The October 2014 FHWA Livability Newsletter included an excellent resource for those working in Lee County on complete streets and livability issues. Click here for the series of 11 fact sheets. It's definitely a resource you want to save and have handy, and share with everyone on your team. Note: the Fact Sheets have been added to BWL's blog "key links". Kudos to AARP for developing such an easy-to-read and use resource.
AARP Livability Fact Sheets (article In newsletter by Melissa Stanton, Project Manager and Editor, AARP Education and Outreach, Livable Communities)
AARP Livable Communities has partnered with the Walkable and Livable Communities Institute to create the AARP Livability Fact Sheet series, a package of comprehensive, easy-to-read livability resources. The fact sheets can be used by community leaders, policy makers, transportation planners, citizen activists, and others to learn what makes a city, town, or neighborhood a great place for people of all ages.
"We're focusing on the built environment," explains Jeanne Anthony, project advisor for AARP Livable Communities. "How roadways are laid out, how property is zoned, the availability of sidewalks, and even the presence of street trees all impact a community's livability."
Each fact sheet in the 11-part series is a four-page PDF document that can be read online or printed and distributed. Each fact sheet is introduced by a one-page summary. The complete series is housed at aarp.org/livability-factsheets.
"The format is concise and accessible so the fact sheets can serve both experienced professionals as well as people for whom road diets, form-based code, and modern roundabouts are unfamiliar topics," says Anthony.
Each fact sheet follows the same structure: introduce the subject; address and resolve any myths and misconceptions; and then provide relevant advice, tips, and success stories.
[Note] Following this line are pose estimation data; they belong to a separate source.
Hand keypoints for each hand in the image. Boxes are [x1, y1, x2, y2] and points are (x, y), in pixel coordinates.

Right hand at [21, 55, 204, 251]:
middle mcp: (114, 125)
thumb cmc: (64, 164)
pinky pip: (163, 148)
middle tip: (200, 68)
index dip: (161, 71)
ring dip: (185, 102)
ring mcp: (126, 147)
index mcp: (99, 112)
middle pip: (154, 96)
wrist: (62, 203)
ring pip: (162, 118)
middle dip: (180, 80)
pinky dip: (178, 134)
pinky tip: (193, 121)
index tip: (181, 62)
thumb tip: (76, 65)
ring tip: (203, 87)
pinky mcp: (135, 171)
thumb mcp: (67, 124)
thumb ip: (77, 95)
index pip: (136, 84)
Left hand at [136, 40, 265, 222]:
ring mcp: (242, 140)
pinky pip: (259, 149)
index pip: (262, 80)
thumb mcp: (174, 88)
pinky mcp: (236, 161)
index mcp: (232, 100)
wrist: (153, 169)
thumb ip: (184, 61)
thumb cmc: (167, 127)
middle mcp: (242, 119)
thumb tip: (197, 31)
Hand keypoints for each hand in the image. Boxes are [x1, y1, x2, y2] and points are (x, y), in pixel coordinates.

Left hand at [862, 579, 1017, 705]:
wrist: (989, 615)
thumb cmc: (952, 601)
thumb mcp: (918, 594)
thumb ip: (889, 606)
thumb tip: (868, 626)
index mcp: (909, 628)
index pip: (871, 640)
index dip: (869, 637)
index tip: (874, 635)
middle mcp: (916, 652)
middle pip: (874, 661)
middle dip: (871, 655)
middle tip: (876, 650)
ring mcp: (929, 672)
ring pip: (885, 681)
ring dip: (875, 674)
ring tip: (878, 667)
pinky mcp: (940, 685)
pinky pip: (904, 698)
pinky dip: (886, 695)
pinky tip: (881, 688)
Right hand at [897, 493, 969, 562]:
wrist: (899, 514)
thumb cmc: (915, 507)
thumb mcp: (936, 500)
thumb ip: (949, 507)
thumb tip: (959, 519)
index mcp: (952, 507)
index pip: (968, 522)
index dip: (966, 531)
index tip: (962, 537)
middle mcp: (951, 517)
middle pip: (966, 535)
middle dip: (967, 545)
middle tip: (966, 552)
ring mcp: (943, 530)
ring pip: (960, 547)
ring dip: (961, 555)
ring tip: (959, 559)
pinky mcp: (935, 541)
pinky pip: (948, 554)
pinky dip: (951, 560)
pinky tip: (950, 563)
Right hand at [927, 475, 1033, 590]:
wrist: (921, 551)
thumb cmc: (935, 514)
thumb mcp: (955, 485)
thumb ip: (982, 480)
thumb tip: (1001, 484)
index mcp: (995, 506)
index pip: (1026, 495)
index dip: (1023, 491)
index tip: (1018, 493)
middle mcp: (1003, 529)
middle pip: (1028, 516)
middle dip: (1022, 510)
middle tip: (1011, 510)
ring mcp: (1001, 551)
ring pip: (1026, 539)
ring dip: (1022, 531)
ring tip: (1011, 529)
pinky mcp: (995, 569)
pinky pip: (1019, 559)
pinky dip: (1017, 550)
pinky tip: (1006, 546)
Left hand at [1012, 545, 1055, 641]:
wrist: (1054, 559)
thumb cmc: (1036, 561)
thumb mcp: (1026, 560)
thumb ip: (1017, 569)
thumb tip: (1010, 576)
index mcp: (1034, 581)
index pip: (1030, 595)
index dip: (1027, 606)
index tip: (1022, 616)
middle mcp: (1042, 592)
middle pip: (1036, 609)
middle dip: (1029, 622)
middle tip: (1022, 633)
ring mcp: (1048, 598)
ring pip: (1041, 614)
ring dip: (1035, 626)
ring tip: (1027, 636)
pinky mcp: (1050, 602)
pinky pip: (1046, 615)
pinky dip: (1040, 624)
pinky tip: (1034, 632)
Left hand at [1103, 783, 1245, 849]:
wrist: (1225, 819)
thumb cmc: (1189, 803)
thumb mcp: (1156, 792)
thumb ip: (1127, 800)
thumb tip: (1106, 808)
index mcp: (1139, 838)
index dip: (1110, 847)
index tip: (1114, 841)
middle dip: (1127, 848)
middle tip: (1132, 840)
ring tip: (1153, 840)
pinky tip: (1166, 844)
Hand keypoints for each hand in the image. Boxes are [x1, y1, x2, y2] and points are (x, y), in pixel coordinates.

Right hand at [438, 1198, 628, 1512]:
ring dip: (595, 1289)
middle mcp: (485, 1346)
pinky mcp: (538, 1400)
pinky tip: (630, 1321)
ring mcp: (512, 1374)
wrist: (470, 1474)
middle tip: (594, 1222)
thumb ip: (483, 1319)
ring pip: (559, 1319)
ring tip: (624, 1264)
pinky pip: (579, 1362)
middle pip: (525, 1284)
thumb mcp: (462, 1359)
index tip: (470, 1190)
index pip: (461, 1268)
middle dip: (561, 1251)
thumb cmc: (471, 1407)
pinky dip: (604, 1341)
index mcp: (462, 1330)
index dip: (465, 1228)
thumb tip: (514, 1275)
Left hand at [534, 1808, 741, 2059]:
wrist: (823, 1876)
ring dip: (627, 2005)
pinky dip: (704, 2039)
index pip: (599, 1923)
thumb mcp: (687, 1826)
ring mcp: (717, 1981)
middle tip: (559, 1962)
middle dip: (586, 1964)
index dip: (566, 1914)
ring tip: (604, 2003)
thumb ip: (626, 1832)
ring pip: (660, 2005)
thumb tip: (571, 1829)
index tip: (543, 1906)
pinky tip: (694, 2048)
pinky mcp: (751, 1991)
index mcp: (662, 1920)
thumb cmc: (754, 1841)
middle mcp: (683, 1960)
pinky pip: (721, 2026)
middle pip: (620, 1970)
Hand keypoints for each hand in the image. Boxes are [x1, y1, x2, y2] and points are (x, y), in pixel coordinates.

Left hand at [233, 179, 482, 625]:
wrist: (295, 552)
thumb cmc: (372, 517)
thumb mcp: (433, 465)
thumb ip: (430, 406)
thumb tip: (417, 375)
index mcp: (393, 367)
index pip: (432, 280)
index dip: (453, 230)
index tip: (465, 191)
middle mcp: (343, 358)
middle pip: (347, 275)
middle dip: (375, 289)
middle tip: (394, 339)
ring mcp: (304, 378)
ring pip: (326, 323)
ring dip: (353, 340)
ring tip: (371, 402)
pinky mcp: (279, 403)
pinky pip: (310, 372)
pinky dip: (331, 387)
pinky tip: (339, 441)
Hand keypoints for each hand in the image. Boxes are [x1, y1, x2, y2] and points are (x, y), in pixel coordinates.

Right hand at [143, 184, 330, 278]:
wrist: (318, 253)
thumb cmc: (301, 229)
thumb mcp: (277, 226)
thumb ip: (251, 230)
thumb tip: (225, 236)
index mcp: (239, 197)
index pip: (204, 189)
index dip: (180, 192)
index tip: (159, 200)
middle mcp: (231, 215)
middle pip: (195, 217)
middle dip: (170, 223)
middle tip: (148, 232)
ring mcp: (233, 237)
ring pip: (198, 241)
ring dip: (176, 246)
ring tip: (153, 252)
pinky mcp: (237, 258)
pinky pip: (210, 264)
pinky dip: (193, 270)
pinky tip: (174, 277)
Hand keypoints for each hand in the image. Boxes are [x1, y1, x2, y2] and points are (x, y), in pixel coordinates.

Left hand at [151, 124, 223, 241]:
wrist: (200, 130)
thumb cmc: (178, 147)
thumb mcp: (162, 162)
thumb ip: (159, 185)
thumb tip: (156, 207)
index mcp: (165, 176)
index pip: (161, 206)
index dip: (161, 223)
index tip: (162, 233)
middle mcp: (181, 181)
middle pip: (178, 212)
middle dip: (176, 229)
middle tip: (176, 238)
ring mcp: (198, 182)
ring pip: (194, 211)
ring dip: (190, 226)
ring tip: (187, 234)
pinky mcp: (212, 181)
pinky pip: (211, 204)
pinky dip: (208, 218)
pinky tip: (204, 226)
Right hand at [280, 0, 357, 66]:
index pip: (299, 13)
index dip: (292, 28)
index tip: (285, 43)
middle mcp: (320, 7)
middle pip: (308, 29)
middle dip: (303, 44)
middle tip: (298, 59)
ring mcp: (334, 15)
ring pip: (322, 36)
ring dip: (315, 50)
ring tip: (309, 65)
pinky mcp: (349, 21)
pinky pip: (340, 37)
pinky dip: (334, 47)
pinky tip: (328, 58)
The series covers the following topics:
- Bicycling - Half of all trips taken in the U.S. are 3 miles or less, yet only 3 percent of commuting trips are made by bicycle. The bicycle mode share can grow by helping communities embrace bicycling as a healthy and viable transportation option.
- Density - Compact, mixed-use communities that are walkable, bicycle-friendly, and transit-oriented are thriving, in large part because that is where baby boomers and young adults want to live. It is time to rethink what defines dense population centers.
- Economic Development - A more balanced transportation system that allows people to walk, bicycle, or use public transit in addition to or instead of a car both saves and earns money. Lessons include success stories from Oregon, Florida, California, and elsewhere.
- Form-Based Code - By using physical form as an organizing principle for zoning rather than the separation of land uses, form-based code offers a powerful alternative to conventional zoning.
- Modern Roundabouts - Roundabouts, which are circular intersections that move traffic counterclockwise around a central island, can help reduce traffic-related deaths and injuries.
- Parking - The average American household has 1.9 vehicles, and finding a place to put them when not in use consumes land, time, and money. This fact sheet offers suggestions for a better approach to parking.
- Revitalization Without Displacement - As communities throughout the U.S. are redeveloped to become more walkable and livable, the efforts risk displacing current and often longtime residents and businesses. This fact sheet offers strategies to keep that from happening.
- Road Diets - Supersized, multi-lane roadways are fast-moving, unattractive, and often impossible to cross. To protect pedestrians and drivers, many communities are putting their roads on "diets" by reducing street widths and vehicle lanes.
- Sidewalks - As public spaces, sidewalks are the front steps to a community. It makes little sense that, in so many neighborhoods, sidewalks are rare or non-existent.
- Street Trees - To quote a Chinese proverb, "The best time to plant a tree was 20 years ago. The second best time is now." This fact sheet explains why tree-lined streets matter.
- Traffic Calming - Streets designed for fast-moving traffic undermine the ability of people to interact and get around regardless of their mode of transportation. Smarter transportation design moves traffic while keeping communities safe and connected.